The whole process of hand tinting film is extremely labor intensive. So much so that hand tinted films were normally shorts, or only select scenes from full length films were colored. The process involved hand dyeing each each single frame. This is what makes this technology so impressive to me. Everything from the shadowing and the creases in fabrics were hand colored frame by frame. The technique exhibits an absurd amount of patience and skill. But the desire to place color in motion was so strong it inspired film makers to expend this extraordinary effort. This desire led to the process being adapted to “mass produce” hand colored films. Film makers would cut out portions of a film to use it as a stencil for an underlying film.

“The image at left is a print of the film with portions of the image cut out to use as a stencil for a print placed beneath it. A separate stencil film was used for each color that would be applied. Each and every frame had to be cut in this manner.”

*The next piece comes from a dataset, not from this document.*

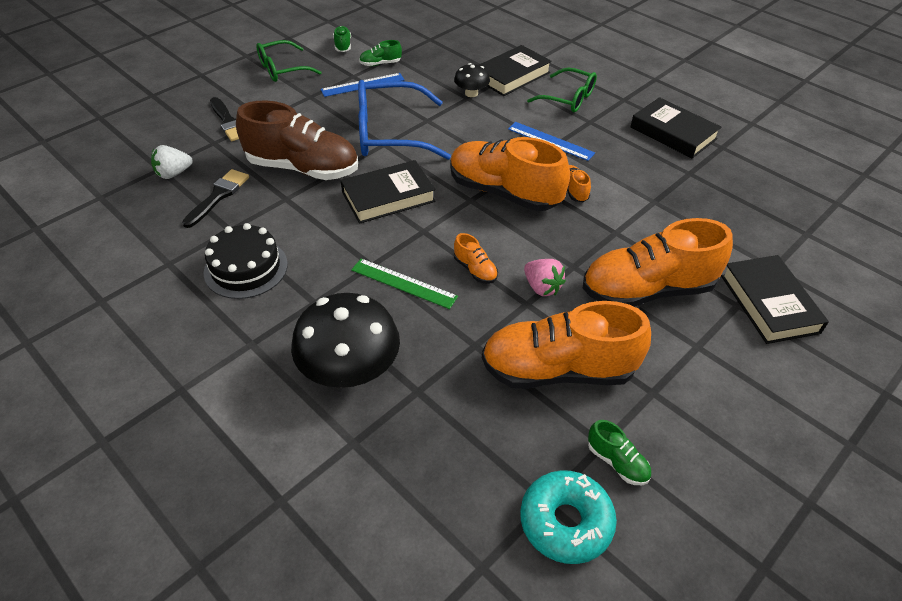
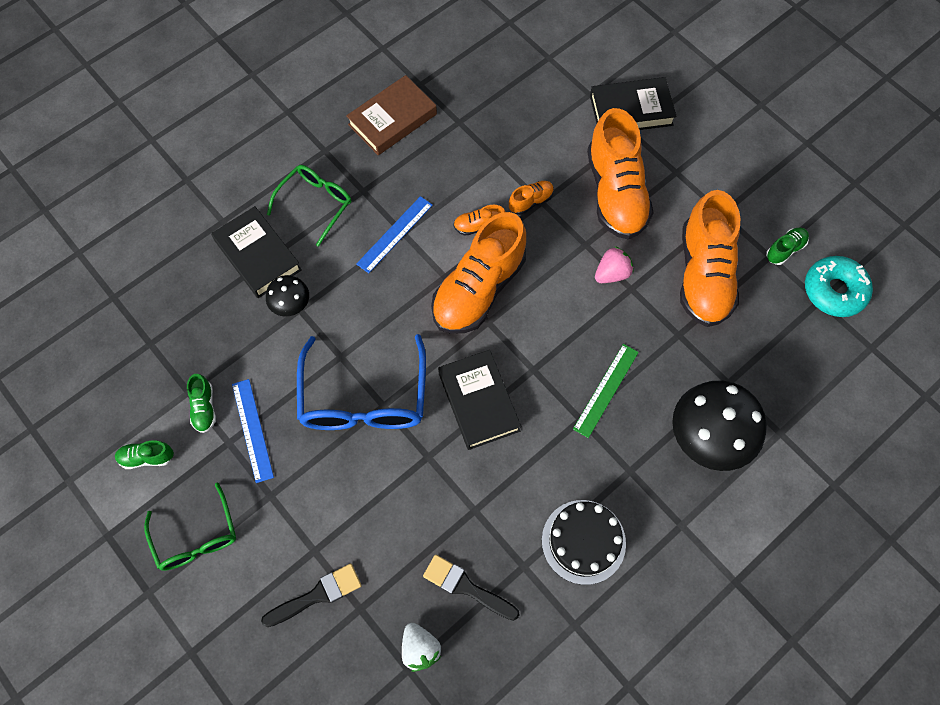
camera: 85 degrees left, 20 degrees up
(303, 168) = (422, 494): brown shoe -> none
(475, 270) = (589, 326): orange shoe -> orange shoe (531, 201)
(673, 133) = (392, 119): black book -> brown book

When we learned about this innovative technology in class, I had the idea that since it is so time intensive to color the entire film you could color only one thing across the film or in specific scenes to draw to audiences eyes or convey importance. Also it would just be a neat effect. While learning more about hand tinting I found that a film did just this in a very interesting and effective way. Vie et Passion du Christ (Life and Passion of the Christ) is a silent film released in 1903. The majority of the movie was in black and white but holy symbols and objects such as halos, angels wings, and Jesus and disciples’ robes were colored.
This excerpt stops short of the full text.